=== Data provided ===

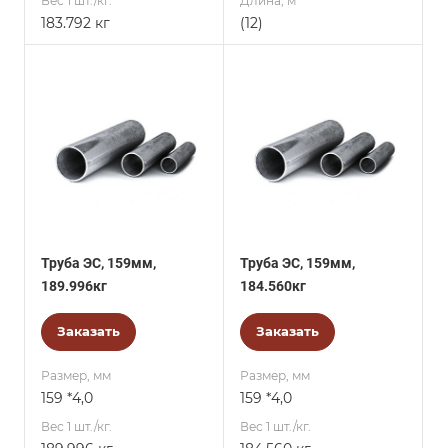
Вес 1 шт./кг.
Длина, м
183.792 кг
(12)
Труба ЭС, 159мм,
Труба ЭС, 159мм,
189.996кг
184.560кг
Заказать
Заказать
Размер, мм
Размер, мм
159 *4,0
159 *4,0
Вес 1 шт./кг.
Вес 1 шт./кг.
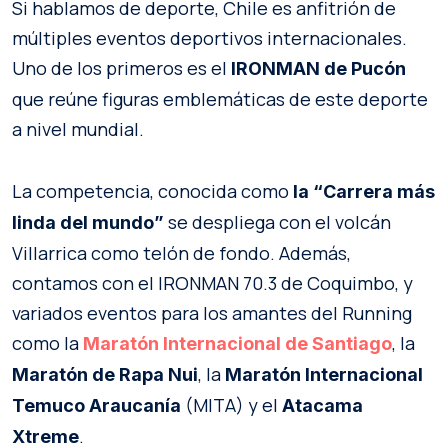
Si hablamos de deporte, Chile es anfitrión de
múltiples eventos deportivos internacionales.
Uno de los primeros es el
IRONMAN de Pucón
que reúne figuras emblemáticas de este deporte
a nivel mundial.
La competencia, conocida como
la “Carrera más
se despliega con el volcán
linda del mundo”
Villarrica como telón de fondo. Además,
contamos con el IRONMAN 70.3 de Coquimbo, y
variados eventos para los amantes del Running
como la
, la
Maratón Internacional de Santiago
, la
Maratón de Rapa Nui
Maratón Internacional
(MITA) y el
Temuco Araucanía
Atacama
.
Xtreme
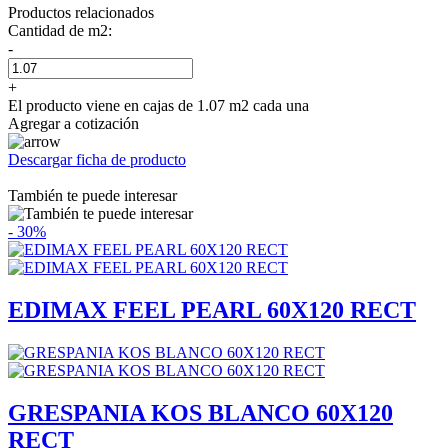
Productos relacionados
Cantidad de m2:
-
+
El producto viene en cajas de 1.07 m2 cada una
Agregar a cotización
Descargar ficha de producto
También te puede interesar
- 30%
EDIMAX FEEL PEARL 60X120 RECT
GRESPANIA KOS BLANCO 60X120
RECT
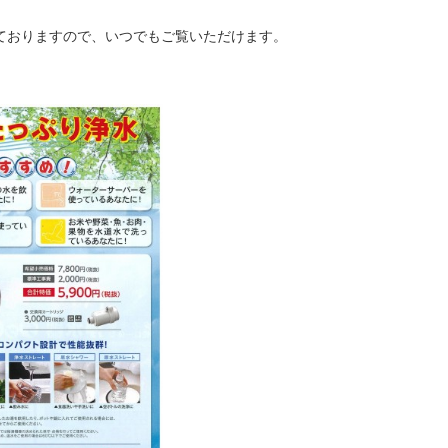
ておりますので、いつでもご覧いただけます。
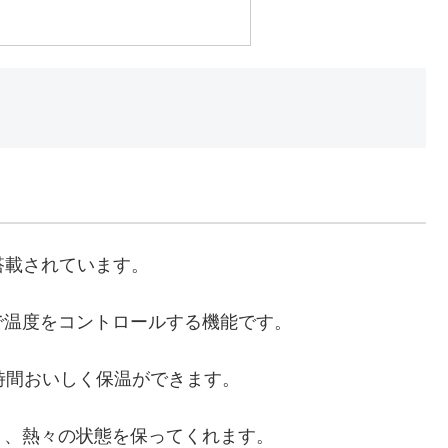
が搭載されています。
で温度をコントロールする機能です。
時間おいしく保温ができます。
り、熱々の状態を保ってくれます。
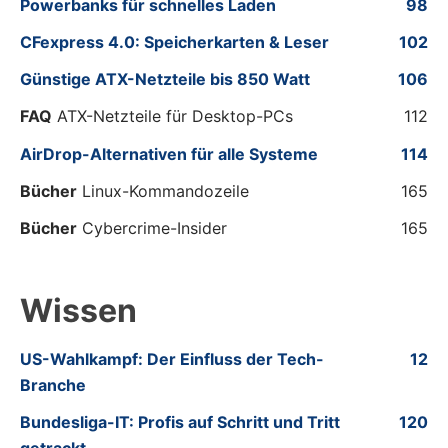
Powerbanks für schnelles Laden
98
CFexpress 4.0: Speicherkarten & Leser
102
Günstige ATX-Netzteile bis 850 Watt
106
FAQ
ATX-Netzteile für Desktop-PCs
112
AirDrop-Alternativen für alle Systeme
114
Bücher
Linux-Kommandozeile
165
Bücher
Cybercrime-Insider
165
Wissen
US-Wahlkampf: Der Einfluss der Tech-
12
Branche
Bundesliga-IT: Profis auf Schritt und Tritt
120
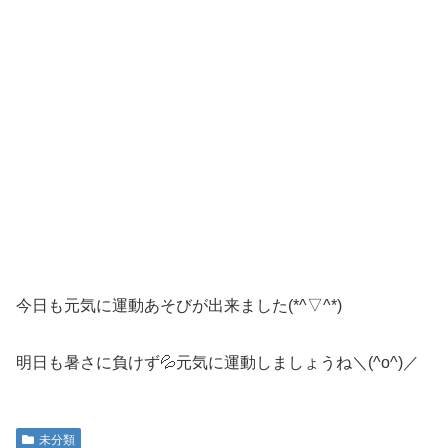
今日も元気に運動あそびが出来ました(*^▽^*)
明日も暑さに負けず💦元気に運動しましょうね＼(^o^)／
未分類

===

## Job item
Write out every line above exactly as it is, leaving out the pictures.

## Written answer
Вес 1 шт./кг.
Длина, м
183.792 кг
(12)
Труба ЭС, 159мм,
Труба ЭС, 159мм,
189.996кг
184.560кг
Заказать
Заказать
Размер, мм
Размер, мм
159 *4,0
159 *4,0
Вес 1 шт./кг.
Вес 1 шт./кг.
Si hablamos de deporte, Chile es anfitrión de
múltiples eventos deportivos internacionales.
Uno de los primeros es el
IRONMAN de Pucón
que reúne figuras emblemáticas de este deporte
a nivel mundial.
La competencia, conocida como
la “Carrera más
se despliega con el volcán
linda del mundo”
Villarrica como telón de fondo. Además,
contamos con el IRONMAN 70.3 de Coquimbo, y
variados eventos para los amantes del Running
como la
, la
Maratón Internacional de Santiago
, la
Maratón de Rapa Nui
Maratón Internacional
(MITA) y el
Temuco Araucanía
Atacama
.
Xtreme
Productos relacionados
Cantidad de m2:
-
+
El producto viene en cajas de 1.07 m2 cada una
Agregar a cotización
Descargar ficha de producto
También te puede interesar
- 30%
EDIMAX FEEL PEARL 60X120 RECT
GRESPANIA KOS BLANCO 60X120
RECT
ておりますので、いつでもご覧いただけます。
が搭載されています。
で温度をコントロールする機能です。
時間おいしく保温ができます。
り、熱々の状態を保ってくれます。
Powerbanks für schnelles Laden
98
CFexpress 4.0: Speicherkarten & Leser
102
Günstige ATX-Netzteile bis 850 Watt
106
FAQ
ATX-Netzteile für Desktop-PCs
112
AirDrop-Alternativen für alle Systeme
114
Bücher
Linux-Kommandozeile
165
Bücher
Cybercrime-Insider
165
Wissen
US-Wahlkampf: Der Einfluss der Tech-
12
Branche
Bundesliga-IT: Profis auf Schritt und Tritt
120
今日も元気に運動あそびが出来ました(*^▽^*)
明日も暑さに負けず💦元気に運動しましょうね＼(^o^)／
未分類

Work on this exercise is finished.